Let $R$ be a finite commutative ring. Show that an ideal is maximal if and only if it is prime.
Solution 1:
Yes, your proof is valid, but note that the second implication relies on $R$ being finite. It'd be clearer if written as
$R/I$ is a finite field $\Leftrightarrow$ $R/I$ is a finite integral domain
The whole thing would be even cleaner if written as
Since $R$ is finite, we have the following equivalences:
$I$ is maximal $\Leftrightarrow$ $R/I$ is a field $\Leftrightarrow$ $R/I$ is an integral domain $\Leftrightarrow$ $I$ is a prime ideal
though only the second relies on $R$ being finite.
Solution 2:
The heart of the proof is good, and I wanted to comment that you could easily prove a "cousin" of that theorem for noncommutative Artinian rings!
I am, of course, using the noncommutative definition of prime ideals which generalizes the commutative one.
Proposition: A prime ideal in a right Artinian ring $R$ is maximal iff it is prime.
Proof ($\Rightarrow$) If $M$ is a maximal ideal, $R/M$ is a simple ring, which is certainly a prime ring. It follows that $M$ is a prime ideal.
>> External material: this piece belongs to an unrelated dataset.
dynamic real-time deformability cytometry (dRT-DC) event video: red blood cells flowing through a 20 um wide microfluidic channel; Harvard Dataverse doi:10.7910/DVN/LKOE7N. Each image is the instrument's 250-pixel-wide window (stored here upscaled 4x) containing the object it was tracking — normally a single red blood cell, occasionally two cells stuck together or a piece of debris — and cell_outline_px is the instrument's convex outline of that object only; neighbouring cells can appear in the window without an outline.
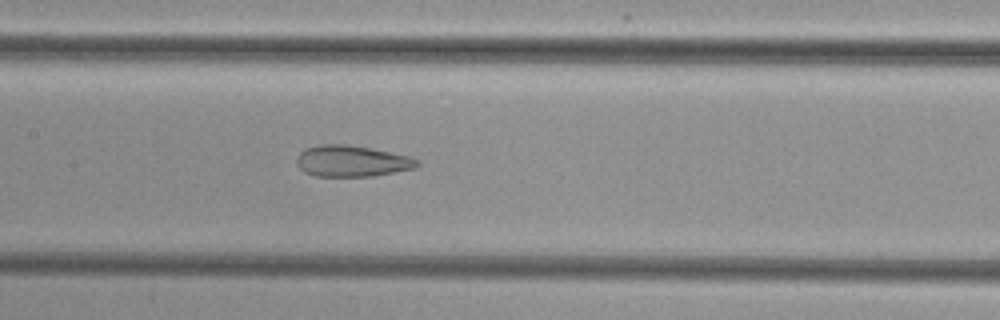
{"species": "common noctule bat (a hibernating species)", "species_latin": "Nyctalus noctula", "temperature_condition": "cold", "stored_images_in_passage": 40, "camera_frame_rate_fps": 3000, "um_per_image_px": 0.085, "animal": {"sex": "female", "body_mass_g": 29.2, "forearm_length_mm": 56.3}, "frame": {"image": 1, "passage_image": 19, "time_ms": 6.0, "image_size_px": [1000, 320], "cell_outline_px": [[420, 164], [416, 168], [396, 172], [372, 176], [316, 176], [304, 172], [296, 164], [296, 156], [304, 148], [316, 144], [348, 144], [372, 148], [408, 156], [420, 160]], "centroid_in_image_um": [29.89, 13.68], "position_along_channel_um": 177.5, "area_um2": 22.25}}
Proof ($\Leftarrow$) (This is where the theme of your proof can be applied again!) Suppose $P$ is a prime ideal. Then $R/P$ is a prime ring. Since $R$ is right Artinian, so is $R/P$. But the Artin-Wedderburn theorem says that such a ring is simple, hence $P$ is maximal. $\Box$
The connection is that Wedderburn's little theorem is like the Artin-Wedderburn theorem: one says that a finite domain is a field, one says that a right Artinian prime ring is a simple ring. ("Right Artinian" is a weaker form of "finite" and "prime" is a weaker form of "domain".)